#### What to work on:
Convert every line of the rows below into a numbered list, skipping any blank lines. Leave the pictures out of the list.

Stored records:

------------------------

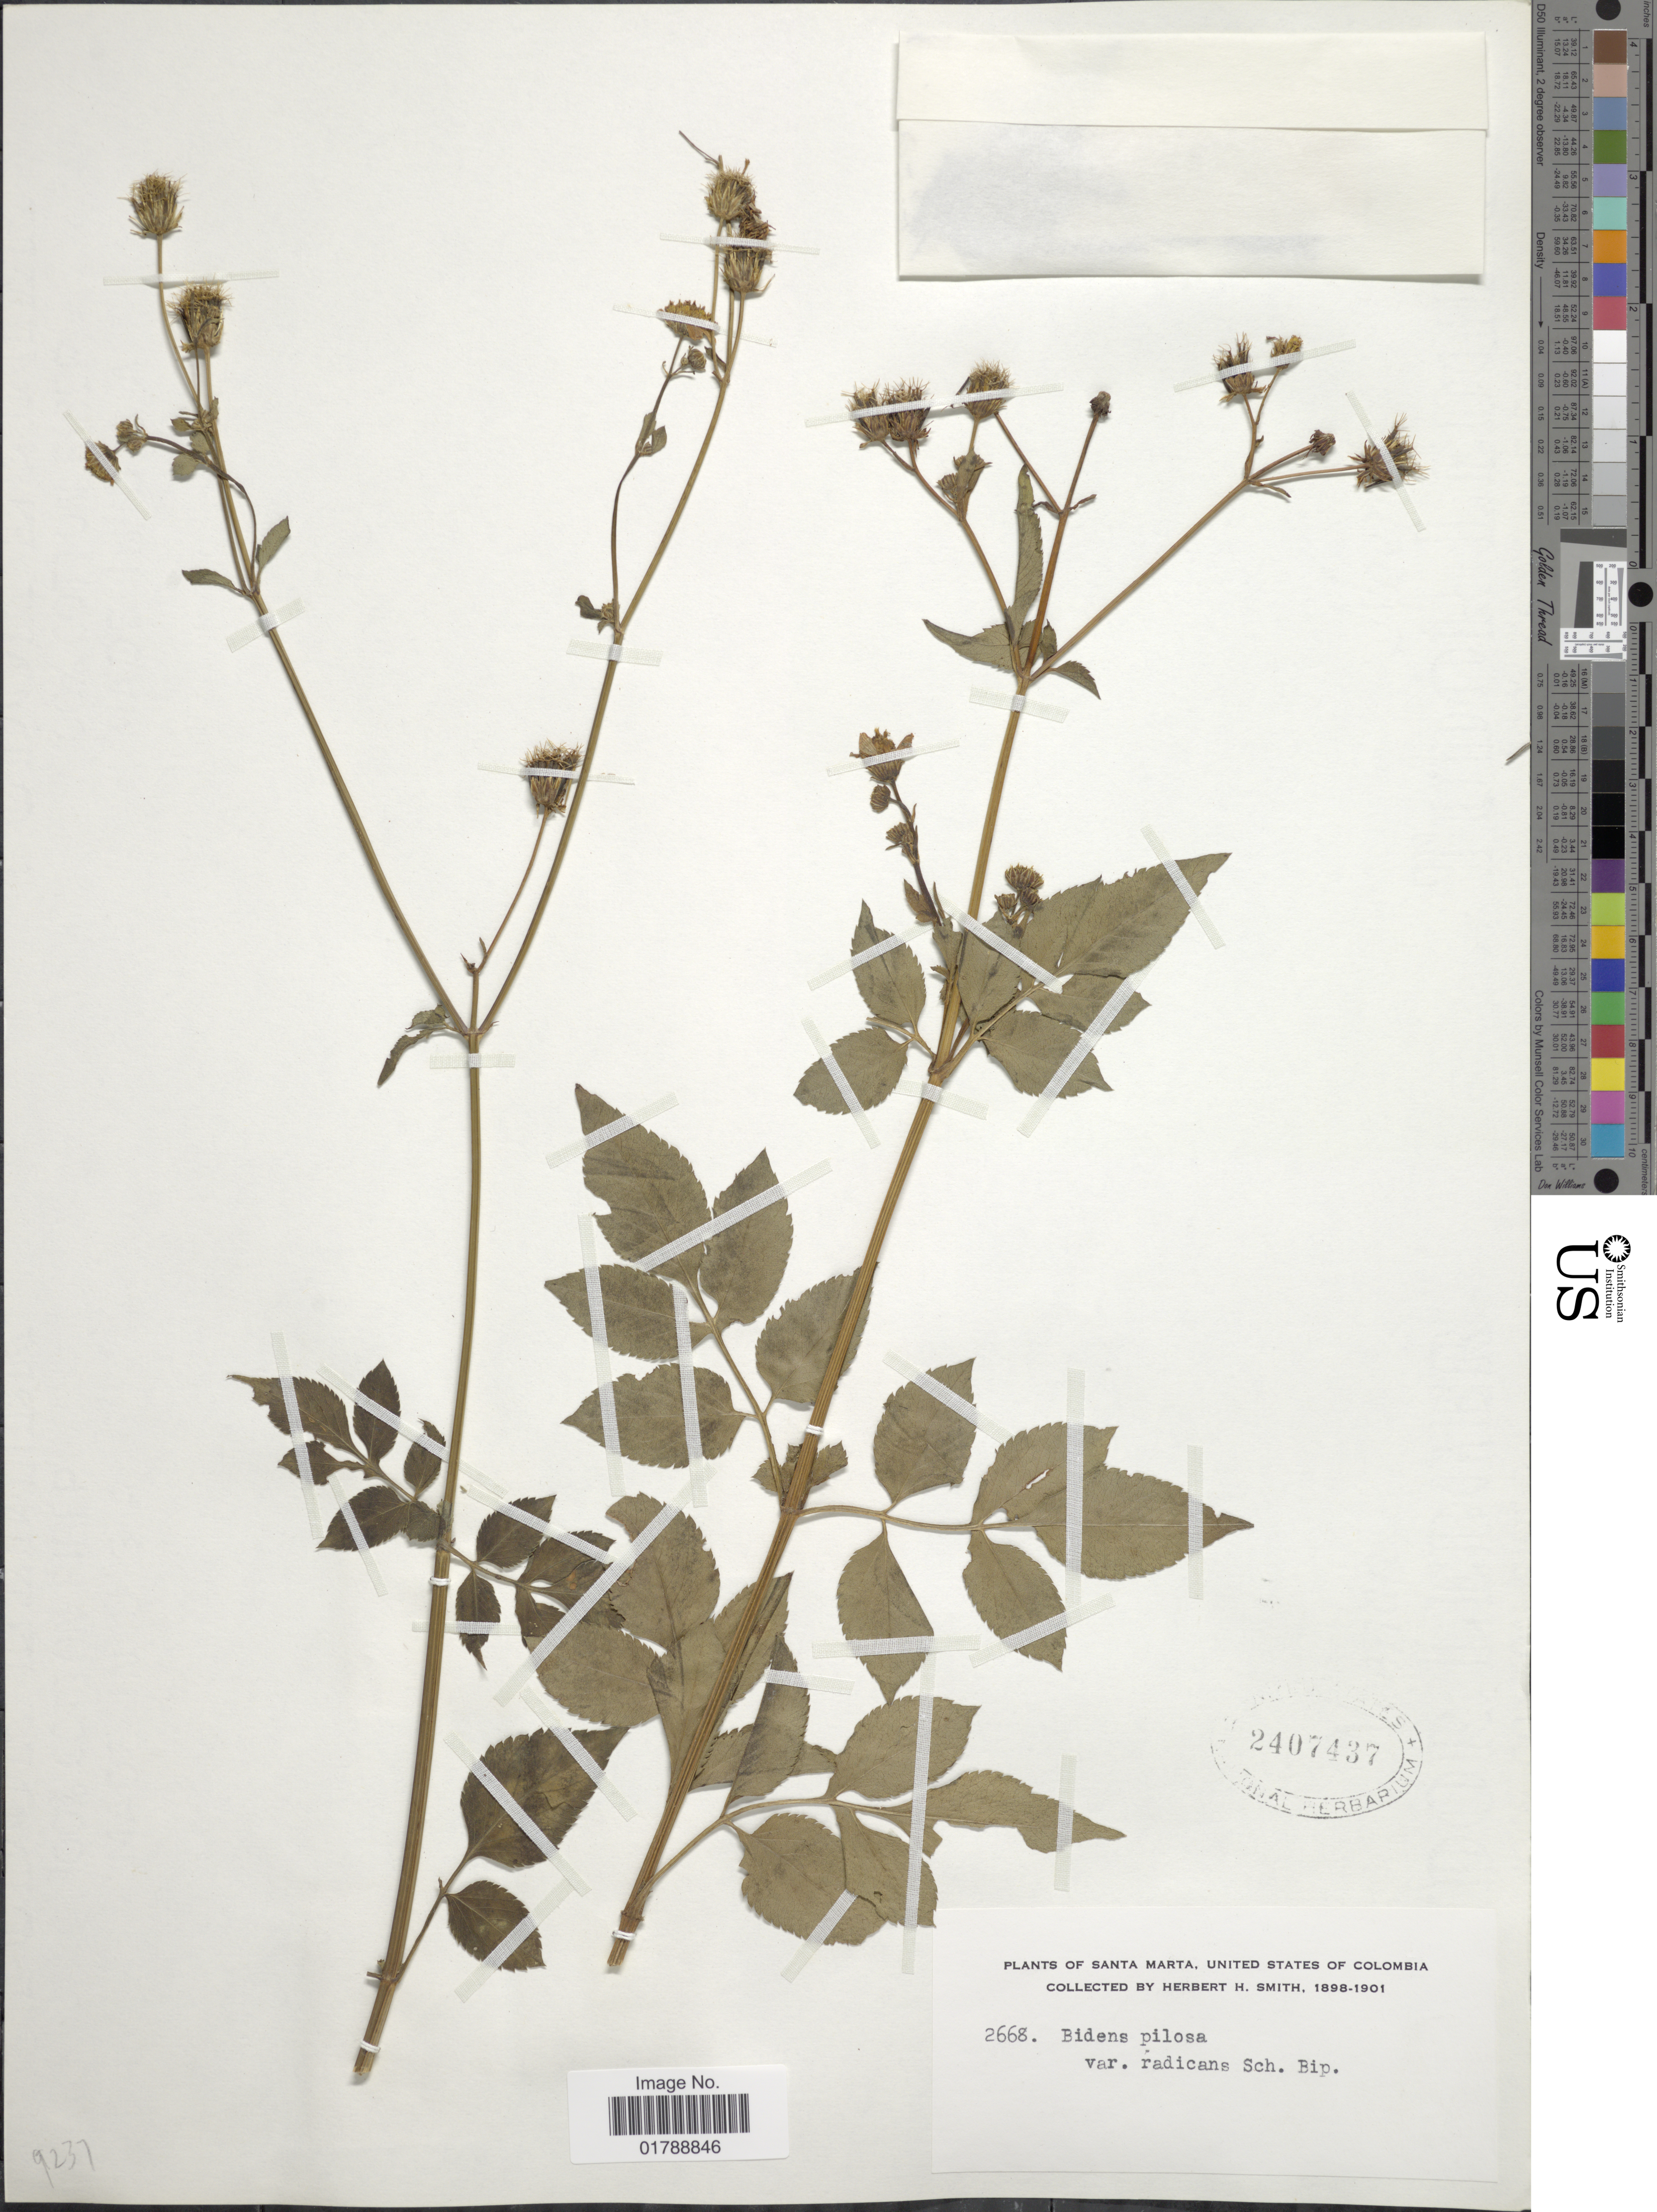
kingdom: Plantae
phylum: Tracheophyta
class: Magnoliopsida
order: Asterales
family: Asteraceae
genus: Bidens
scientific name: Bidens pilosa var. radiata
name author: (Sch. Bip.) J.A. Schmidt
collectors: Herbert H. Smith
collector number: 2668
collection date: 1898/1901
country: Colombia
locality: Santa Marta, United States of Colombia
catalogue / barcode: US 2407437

------------------------

#### Final result:
1. kingdom: Plantae
2. phylum: Tracheophyta
3. class: Magnoliopsida
4. order: Asterales
5. family: Asteraceae
6. genus: Bidens
7. scientific name: Bidens pilosa var. radiata
8. name author: (Sch. Bip.) J.A. Schmidt
9. collectors: Herbert H. Smith
10. collector number: 2668
11. collection date: 1898/1901
12. country: Colombia
13. locality: Santa Marta, United States of Colombia
14. catalogue / barcode: US 2407437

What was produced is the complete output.